Every record must be copied exactly.

===== RECORDED INFORMATION

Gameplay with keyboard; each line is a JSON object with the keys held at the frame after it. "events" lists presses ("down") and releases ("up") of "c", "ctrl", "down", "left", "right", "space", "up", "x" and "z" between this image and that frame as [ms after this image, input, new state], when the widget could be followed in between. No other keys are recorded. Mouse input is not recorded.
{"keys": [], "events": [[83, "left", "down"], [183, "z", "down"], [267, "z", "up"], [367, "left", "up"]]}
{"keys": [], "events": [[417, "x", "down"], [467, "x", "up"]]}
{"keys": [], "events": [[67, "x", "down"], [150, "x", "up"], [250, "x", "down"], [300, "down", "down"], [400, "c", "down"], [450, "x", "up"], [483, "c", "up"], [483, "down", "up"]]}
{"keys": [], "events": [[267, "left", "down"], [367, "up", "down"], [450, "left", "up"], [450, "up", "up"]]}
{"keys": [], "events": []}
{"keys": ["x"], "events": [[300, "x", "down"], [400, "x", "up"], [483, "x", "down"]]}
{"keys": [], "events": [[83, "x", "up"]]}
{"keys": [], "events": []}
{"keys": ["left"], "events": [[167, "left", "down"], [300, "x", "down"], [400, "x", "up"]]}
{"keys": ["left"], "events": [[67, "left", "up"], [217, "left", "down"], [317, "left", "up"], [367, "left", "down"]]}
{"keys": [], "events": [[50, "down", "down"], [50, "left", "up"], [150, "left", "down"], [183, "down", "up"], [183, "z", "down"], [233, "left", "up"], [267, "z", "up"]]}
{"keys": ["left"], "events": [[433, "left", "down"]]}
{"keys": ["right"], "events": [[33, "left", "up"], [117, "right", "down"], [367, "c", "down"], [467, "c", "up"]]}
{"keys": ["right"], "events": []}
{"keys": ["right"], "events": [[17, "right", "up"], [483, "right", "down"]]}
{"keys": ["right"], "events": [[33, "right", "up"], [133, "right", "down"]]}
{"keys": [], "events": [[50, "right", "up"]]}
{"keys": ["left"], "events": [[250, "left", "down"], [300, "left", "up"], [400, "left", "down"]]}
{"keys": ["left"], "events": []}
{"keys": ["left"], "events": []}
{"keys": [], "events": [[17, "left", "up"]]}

==========

TASK SOLUTION:
Gameplay with keyboard; each line is a JSON object with the keys held at the frame after it. "events" lists presses ("down") and releases ("up") of "c", "ctrl", "down", "left", "right", "space", "up", "x" and "z" between this image and that frame as [ms after this image, input, new state], when the widget could be followed in between. No other keys are recorded. Mouse input is not recorded.
{"keys": [], "events": [[83, "left", "down"], [183, "z", "down"], [267, "z", "up"], [367, "left", "up"]]}
{"keys": [], "events": [[417, "x", "down"], [467, "x", "up"]]}
{"keys": [], "events": [[67, "x", "down"], [150, "x", "up"], [250, "x", "down"], [300, "down", "down"], [400, "c", "down"], [450, "x", "up"], [483, "c", "up"], [483, "down", "up"]]}
{"keys": [], "events": [[267, "left", "down"], [367, "up", "down"], [450, "left", "up"], [450, "up", "up"]]}
{"keys": [], "events": []}
{"keys": ["x"], "events": [[300, "x", "down"], [400, "x", "up"], [483, "x", "down"]]}
{"keys": [], "events": [[83, "x", "up"]]}
{"keys": [], "events": []}
{"keys": ["left"], "events": [[167, "left", "down"], [300, "x", "down"], [400, "x", "up"]]}
{"keys": ["left"], "events": [[67, "left", "up"], [217, "left", "down"], [317, "left", "up"], [367, "left", "down"]]}
{"keys": [], "events": [[50, "down", "down"], [50, "left", "up"], [150, "left", "down"], [183, "down", "up"], [183, "z", "down"], [233, "left", "up"], [267, "z", "up"]]}
{"keys": ["left"], "events": [[433, "left", "down"]]}
{"keys": ["right"], "events": [[33, "left", "up"], [117, "right", "down"], [367, "c", "down"], [467, "c", "up"]]}
{"keys": ["right"], "events": []}
{"keys": ["right"], "events": [[17, "right", "up"], [483, "right", "down"]]}
{"keys": ["right"], "events": [[33, "right", "up"], [133, "right", "down"]]}
{"keys": [], "events": [[50, "right", "up"]]}
{"keys": ["left"], "events": [[250, "left", "down"], [300, "left", "up"], [400, "left", "down"]]}
{"keys": ["left"], "events": []}
{"keys": ["left"], "events": []}
{"keys": [], "events": [[17, "left", "up"]]}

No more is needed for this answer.